*** Begin section ***

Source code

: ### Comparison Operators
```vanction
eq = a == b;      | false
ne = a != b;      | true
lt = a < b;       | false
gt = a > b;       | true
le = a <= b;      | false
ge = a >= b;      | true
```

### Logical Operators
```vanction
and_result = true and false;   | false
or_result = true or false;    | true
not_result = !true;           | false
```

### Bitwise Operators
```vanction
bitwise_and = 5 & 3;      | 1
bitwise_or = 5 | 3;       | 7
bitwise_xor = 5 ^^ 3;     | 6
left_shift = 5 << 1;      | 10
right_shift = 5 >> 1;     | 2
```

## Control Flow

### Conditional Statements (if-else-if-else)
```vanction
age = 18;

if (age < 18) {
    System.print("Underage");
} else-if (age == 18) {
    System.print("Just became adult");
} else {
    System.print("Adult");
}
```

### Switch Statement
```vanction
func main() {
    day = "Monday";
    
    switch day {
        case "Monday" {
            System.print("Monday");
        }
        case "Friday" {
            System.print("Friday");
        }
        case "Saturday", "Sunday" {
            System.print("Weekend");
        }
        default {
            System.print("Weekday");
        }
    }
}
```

*** End section ***
*** Begin section ***

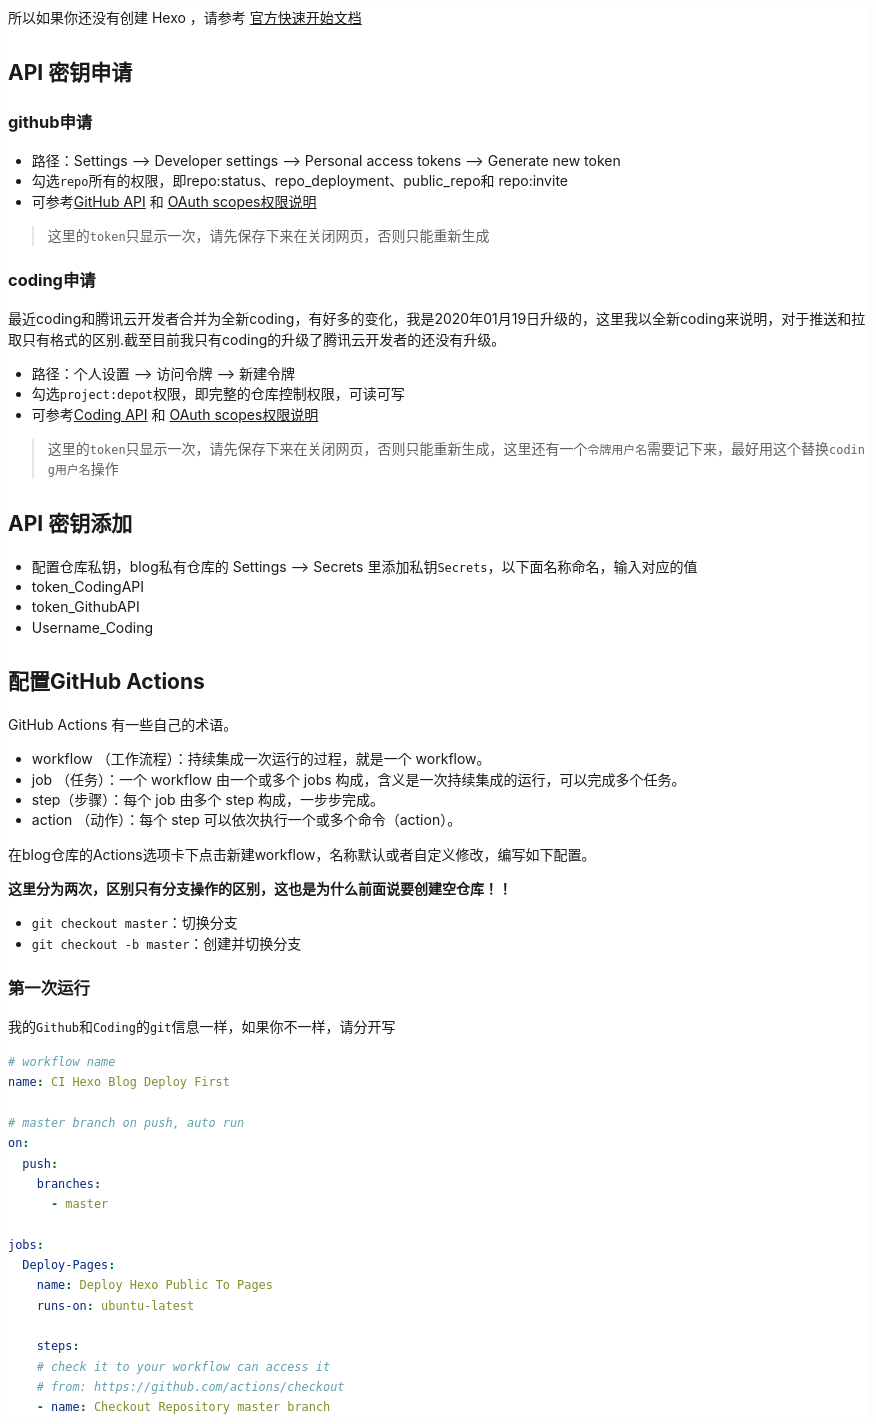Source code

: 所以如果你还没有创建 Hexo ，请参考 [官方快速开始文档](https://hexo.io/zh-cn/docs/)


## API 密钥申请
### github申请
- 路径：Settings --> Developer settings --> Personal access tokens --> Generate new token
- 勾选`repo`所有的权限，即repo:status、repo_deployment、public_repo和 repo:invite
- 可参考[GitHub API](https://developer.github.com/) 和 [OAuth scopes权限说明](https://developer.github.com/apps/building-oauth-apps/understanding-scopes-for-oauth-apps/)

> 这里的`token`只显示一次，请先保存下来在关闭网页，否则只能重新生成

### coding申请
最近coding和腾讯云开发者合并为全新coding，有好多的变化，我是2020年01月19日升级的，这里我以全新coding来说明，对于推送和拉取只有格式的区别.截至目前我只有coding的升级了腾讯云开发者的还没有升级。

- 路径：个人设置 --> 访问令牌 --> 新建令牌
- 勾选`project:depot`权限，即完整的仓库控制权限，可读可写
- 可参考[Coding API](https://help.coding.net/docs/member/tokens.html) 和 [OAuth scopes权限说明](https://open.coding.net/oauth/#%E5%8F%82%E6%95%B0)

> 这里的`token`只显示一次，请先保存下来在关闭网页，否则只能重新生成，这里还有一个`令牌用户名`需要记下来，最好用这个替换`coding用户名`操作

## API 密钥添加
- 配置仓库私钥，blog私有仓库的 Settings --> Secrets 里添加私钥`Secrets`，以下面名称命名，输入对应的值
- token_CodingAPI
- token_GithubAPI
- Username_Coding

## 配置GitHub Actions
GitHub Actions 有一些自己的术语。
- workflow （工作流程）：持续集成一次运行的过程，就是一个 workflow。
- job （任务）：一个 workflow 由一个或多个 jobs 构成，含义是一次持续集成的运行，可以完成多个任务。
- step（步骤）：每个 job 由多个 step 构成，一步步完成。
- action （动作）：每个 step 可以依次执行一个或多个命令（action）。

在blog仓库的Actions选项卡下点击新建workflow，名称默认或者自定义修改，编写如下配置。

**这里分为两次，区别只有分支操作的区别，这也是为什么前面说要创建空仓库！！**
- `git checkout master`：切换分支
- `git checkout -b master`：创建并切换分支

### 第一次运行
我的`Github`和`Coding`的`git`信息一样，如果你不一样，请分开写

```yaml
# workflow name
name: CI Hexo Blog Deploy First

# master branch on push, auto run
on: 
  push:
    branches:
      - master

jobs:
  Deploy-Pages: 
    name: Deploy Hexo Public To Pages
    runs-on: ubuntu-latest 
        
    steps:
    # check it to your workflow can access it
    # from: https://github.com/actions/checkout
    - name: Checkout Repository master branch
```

*** End section ***
*** Begin section ***

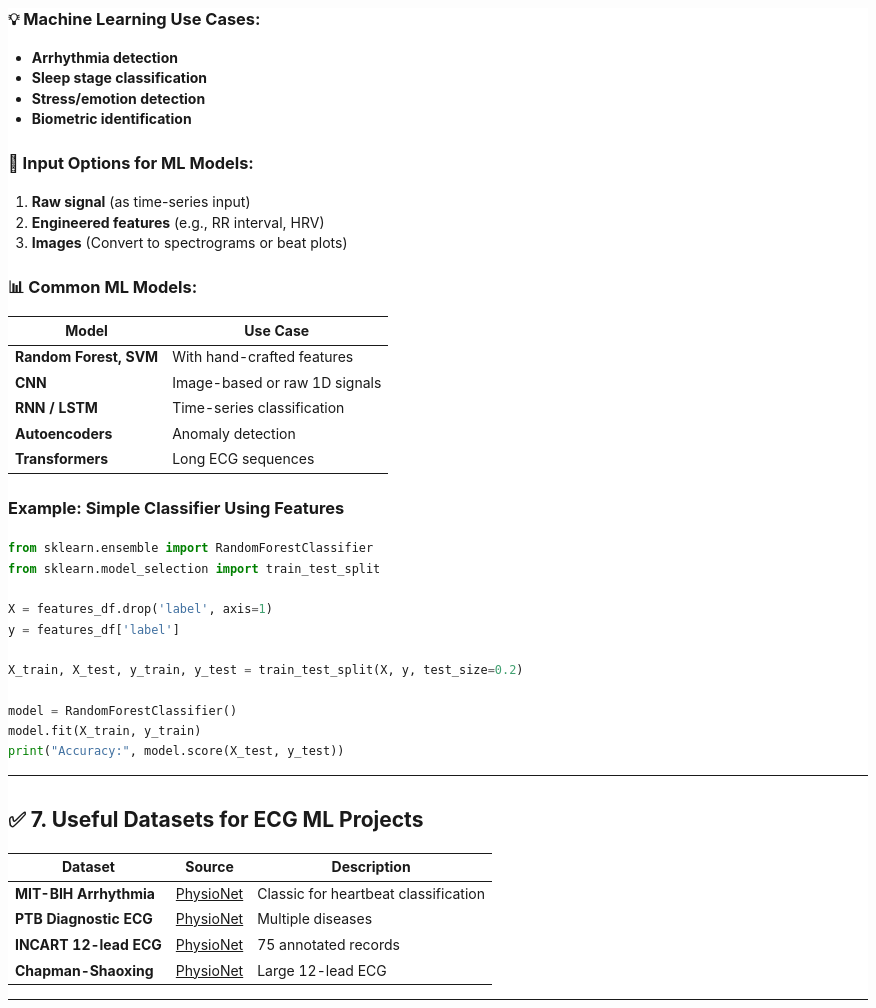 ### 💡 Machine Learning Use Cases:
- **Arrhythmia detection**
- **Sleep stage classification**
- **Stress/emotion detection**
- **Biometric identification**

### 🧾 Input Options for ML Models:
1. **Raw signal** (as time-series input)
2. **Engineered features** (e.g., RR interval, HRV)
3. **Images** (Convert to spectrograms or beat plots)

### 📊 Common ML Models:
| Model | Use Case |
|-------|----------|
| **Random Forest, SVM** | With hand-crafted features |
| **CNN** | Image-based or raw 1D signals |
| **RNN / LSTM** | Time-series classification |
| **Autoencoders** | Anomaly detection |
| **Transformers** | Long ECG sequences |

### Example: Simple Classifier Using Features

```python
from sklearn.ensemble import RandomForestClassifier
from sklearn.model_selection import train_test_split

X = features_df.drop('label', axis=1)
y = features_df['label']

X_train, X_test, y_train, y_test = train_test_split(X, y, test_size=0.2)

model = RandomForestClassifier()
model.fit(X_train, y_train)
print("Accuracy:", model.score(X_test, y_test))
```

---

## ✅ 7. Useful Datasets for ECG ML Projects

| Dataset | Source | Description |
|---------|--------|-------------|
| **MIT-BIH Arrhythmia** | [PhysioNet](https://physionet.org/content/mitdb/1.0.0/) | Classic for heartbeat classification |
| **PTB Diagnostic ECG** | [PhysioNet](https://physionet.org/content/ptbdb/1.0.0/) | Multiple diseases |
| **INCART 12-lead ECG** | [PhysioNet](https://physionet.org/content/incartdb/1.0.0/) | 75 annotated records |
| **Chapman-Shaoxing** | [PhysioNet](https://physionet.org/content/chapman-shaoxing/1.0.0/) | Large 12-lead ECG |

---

*** End section ***

PROBLEM TO SOLVE:
With "master" as the string to find, copy every line of the records that holds it.

SOLUTION FOR THIS PROBLEM:
- `git checkout master`：切换分支
- `git checkout -b master`：创建并切换分支
# master branch on push, auto run
      - master
    - name: Checkout Repository master branch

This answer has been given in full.